:: Task inputs

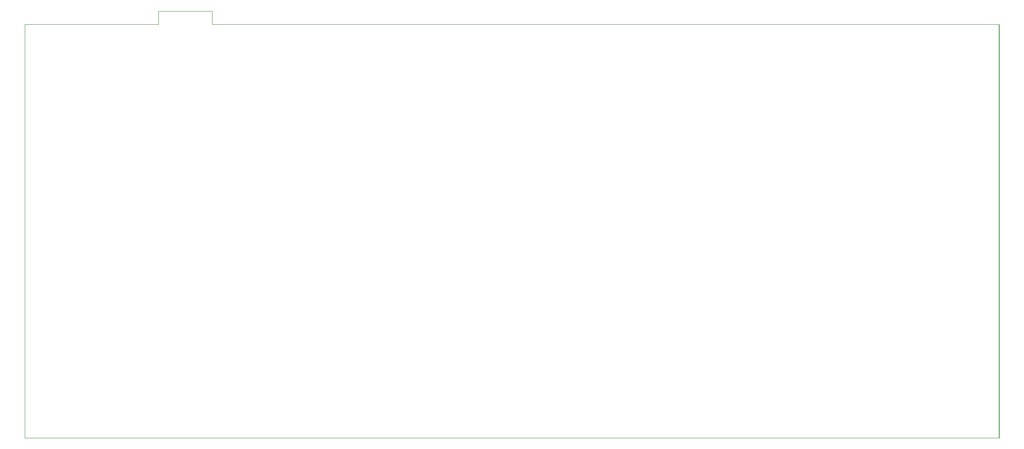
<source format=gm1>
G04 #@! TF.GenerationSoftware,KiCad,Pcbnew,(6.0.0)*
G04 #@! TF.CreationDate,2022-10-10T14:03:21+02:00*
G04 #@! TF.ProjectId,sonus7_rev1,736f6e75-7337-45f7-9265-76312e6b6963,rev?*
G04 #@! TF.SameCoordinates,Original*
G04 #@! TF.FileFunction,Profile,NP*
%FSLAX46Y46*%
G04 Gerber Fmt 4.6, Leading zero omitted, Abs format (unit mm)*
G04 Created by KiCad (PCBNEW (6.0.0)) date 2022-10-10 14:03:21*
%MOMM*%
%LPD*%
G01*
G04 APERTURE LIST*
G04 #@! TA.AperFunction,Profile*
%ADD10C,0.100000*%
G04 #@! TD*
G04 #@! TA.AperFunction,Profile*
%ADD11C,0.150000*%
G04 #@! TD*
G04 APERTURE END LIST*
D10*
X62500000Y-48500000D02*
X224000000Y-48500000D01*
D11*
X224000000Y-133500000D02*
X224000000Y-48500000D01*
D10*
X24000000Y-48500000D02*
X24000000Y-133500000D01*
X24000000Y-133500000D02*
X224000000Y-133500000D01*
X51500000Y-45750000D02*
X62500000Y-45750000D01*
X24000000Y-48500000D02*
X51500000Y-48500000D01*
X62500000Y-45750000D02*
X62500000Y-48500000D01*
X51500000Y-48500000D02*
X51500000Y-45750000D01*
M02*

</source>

::::
:: Task inputs

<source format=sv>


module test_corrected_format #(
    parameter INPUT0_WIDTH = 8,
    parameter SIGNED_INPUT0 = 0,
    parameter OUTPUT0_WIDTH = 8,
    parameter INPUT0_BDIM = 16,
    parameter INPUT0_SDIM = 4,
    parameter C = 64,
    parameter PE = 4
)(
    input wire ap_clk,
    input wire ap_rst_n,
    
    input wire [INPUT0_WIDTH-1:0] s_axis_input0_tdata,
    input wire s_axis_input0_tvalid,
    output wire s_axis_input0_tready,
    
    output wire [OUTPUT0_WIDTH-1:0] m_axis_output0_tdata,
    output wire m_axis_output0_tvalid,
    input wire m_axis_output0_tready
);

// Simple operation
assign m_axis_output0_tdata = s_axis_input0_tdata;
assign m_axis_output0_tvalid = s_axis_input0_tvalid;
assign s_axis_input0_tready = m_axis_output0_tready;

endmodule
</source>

::::
:: Task inputs

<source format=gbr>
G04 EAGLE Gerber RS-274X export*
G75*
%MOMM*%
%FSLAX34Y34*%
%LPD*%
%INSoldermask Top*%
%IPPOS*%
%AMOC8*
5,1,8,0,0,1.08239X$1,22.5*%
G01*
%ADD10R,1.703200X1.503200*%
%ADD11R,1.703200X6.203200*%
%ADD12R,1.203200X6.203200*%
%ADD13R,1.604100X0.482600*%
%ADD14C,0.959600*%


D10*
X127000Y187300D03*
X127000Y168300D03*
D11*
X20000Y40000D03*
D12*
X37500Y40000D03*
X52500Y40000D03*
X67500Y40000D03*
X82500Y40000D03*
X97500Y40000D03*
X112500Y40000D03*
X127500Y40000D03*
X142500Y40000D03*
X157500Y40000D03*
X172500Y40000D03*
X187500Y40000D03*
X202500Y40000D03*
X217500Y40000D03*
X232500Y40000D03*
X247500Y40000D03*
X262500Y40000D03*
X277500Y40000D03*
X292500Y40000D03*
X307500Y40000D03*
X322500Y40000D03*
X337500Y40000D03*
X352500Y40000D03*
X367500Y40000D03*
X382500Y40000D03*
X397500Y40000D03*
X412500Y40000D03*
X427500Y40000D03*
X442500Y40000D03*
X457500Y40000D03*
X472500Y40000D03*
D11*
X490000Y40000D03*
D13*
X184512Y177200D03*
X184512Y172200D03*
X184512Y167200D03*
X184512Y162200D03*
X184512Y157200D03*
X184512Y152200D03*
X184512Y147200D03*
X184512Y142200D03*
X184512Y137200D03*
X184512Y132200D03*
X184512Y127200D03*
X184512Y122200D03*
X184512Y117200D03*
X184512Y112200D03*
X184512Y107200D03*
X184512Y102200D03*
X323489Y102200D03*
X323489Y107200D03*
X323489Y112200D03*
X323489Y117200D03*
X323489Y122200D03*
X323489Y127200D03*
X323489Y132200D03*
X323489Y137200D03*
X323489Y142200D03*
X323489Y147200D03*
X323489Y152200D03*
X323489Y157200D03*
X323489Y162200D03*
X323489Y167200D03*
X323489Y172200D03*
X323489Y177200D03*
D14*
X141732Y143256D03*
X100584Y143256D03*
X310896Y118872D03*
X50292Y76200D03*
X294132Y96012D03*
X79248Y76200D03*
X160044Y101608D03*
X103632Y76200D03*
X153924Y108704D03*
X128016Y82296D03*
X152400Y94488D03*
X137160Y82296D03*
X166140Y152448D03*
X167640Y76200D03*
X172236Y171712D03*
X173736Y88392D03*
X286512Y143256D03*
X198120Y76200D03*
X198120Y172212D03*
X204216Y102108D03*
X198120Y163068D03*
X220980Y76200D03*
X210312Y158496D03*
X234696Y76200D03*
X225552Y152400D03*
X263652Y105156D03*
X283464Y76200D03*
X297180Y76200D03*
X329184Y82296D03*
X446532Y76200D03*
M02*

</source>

::::

# [Directions]
Wherever "Gerber" occurs in the records above, copy the line it sits in.

# [Answer space]
G04 Gerber Fmt 4.6, Leading zero omitted, Abs format (unit mm)*
G04 EAGLE Gerber RS-274X export*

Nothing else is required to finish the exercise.